Une fermeture partielle recommandée
Face à cette situation, Mme Simonnot propose une fermeture partielle de l’établissement. Elle met en avant le besoin de rouvrir sous de meilleures conditions. La réponse du garde des sceaux, Gérald Darmanin, montre une certaine prise en considération des recommandations. Selon lui, « une inspection a été diligentée » pour évaluer les conditions de détention. Un engagement implicite est donné pour la réfection des cellules, quoiqu’il reste à évaluer l’impact des travaux prévus. Les premiers constats réalisés au début de 2024 sont préoccupants : les dégradations sont souvent imputées aux jeunes eux-mêmes, ce qui ne doit pas occulter la responsabilité de l’administration pénitentiaire.

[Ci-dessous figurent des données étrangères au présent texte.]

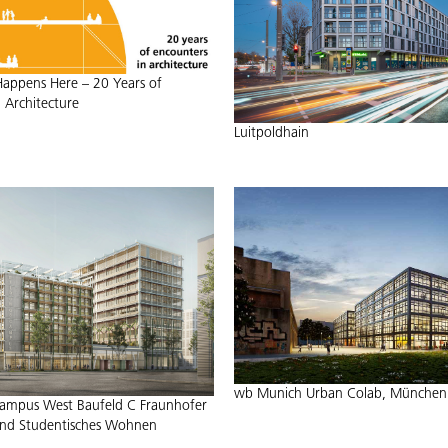
ppens Here – 20 Years of
 Architecture
Luitpoldhain
wb Munich Urban Colab, München
ampus West Baufeld C Fraunhofer
 und Studentisches Wohnen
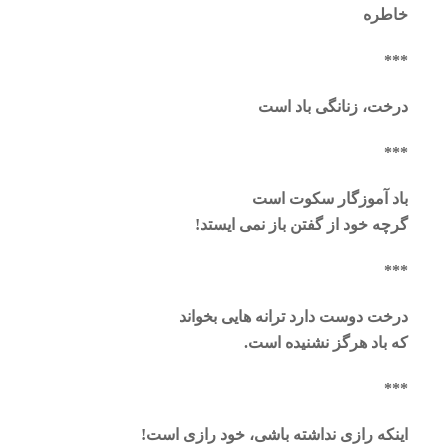
خاطره
***
درخت، زنانگی باد است
***
باد آموزگار سکوت است
گرچه خود از گفتن باز نمی ایستد!
***
درخت دوست دارد ترانه هایی بخواند
که باد هرگز نشنیده است.
***
اینکه رازی نداشته باشی، خود رازی است!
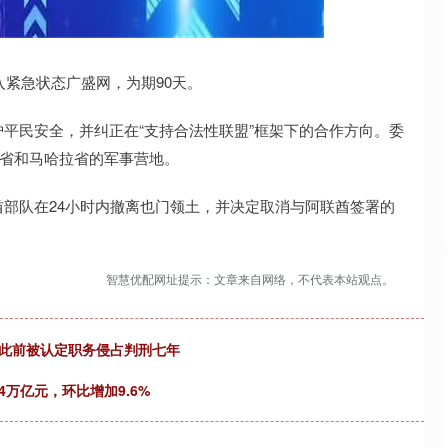
311.01
沪深300
4694.44
200.89
1.42%
入紧急状态广盛网，为期90天。
平民安全，并纠正在“支持合法性联盟”框架下的合作方向。委
毛省和马哈拉省的军事营地。
部队在24小时内撤离也门领土，并决定取消与阿联酋签署的
智慧优配网址提示：文章来自网络，不代表本站观点。
，此前被认定职务侵占判刑七年
4万亿元，环比增加9.6%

Des mesures urgentes à prendre
Les conditions matérielles de prise en charge doivent faire l’objet d’une attention immédiate. La contrôleuse souligne qu’il est impératif de réévaluer le personnel éducatif et pénitentiaire présent dans l’établissement. « Il n’y a plus de profs, il n’y a plus de surveillants », déplore-t-elle. Les conséquences de cette démobilisation sont désastreuses et poussent à une nécessité d’action rapide. Les jeunes, laissés sans prise en charge, sont ainsi passés à côté d’une réinsertion potentielle, les confrontant à un cercle vicieux de récidive.
Un appel à agir
La situation à l’EPM de Marseille ne peut être ignorée. Il est de la responsabilité des autorités de répondre à cet appel urgent en repensant la formation du personnel, ainsi qu’en réévaluant les besoins éducatifs. La protection judiciaire de la jeunesse doit également être réexaminée. Les bonnes pratiques devraient être instaurées pour garantir que ces jeunes puissent bénéficier d’un encadrement adéquat. Cependant, les défis à relever semblent vastes, et les décisions à venir seront cruciales pour l’avenir de ceux que la société a décidé de retirer de la circulation.
L’affaire ne se limite pas seulement à la ville de Marseille. Elle questionne toute une réflexion sur le traitement des mineurs en conflit avec la loi. Le désengagement des autorités face à ces problématiques sociales et économiques est préoccupant. Les appels à une réforme ne doivent pas rester lettre morte. Chacun mérite d’être entendu. Les vies de ces jeunes adolescents en dépendent.
Des conditions indignes à repenser en profondeur
La récente recommandation de la contrôleuse générale des lieux de privation de liberté pour la fermeture partielle de l’établissement pénitentiaire pour mineurs de Marseille est un cri d’alarme face à des conditions de détention jugées inacceptables. L’incapacité à garantir des droits fondamentaux tels que l’hygiène, l’éducation et l’alimentation des jeunes détenus soulève des questions éthiques et sociétales majeures.
Les insuffisances observées dans cet établissement, telles que l’absence de personnel éducatif et la dégradation des structures, témoignent d’un système en détresse. Les recommandations de Dominique Simonnot mettent en lumière le besoin urgent d’actions : il ne s’agit pas seulement de réparer des murs ou d’améliorer les conditions matérielles, mais aussi de repenser la fonction même de ces institutions.
Il est impératif de rétablir un cadre de détention qui puisse réellement favoriser la réinsertion de ces adolescents, plutôt que de les laisser sombrer dans l’abandon et la violence institutionnelle. Une véritable réflexion autour des pratiques est donc essentielle pour offrir un futur aux jeunes en difficulté.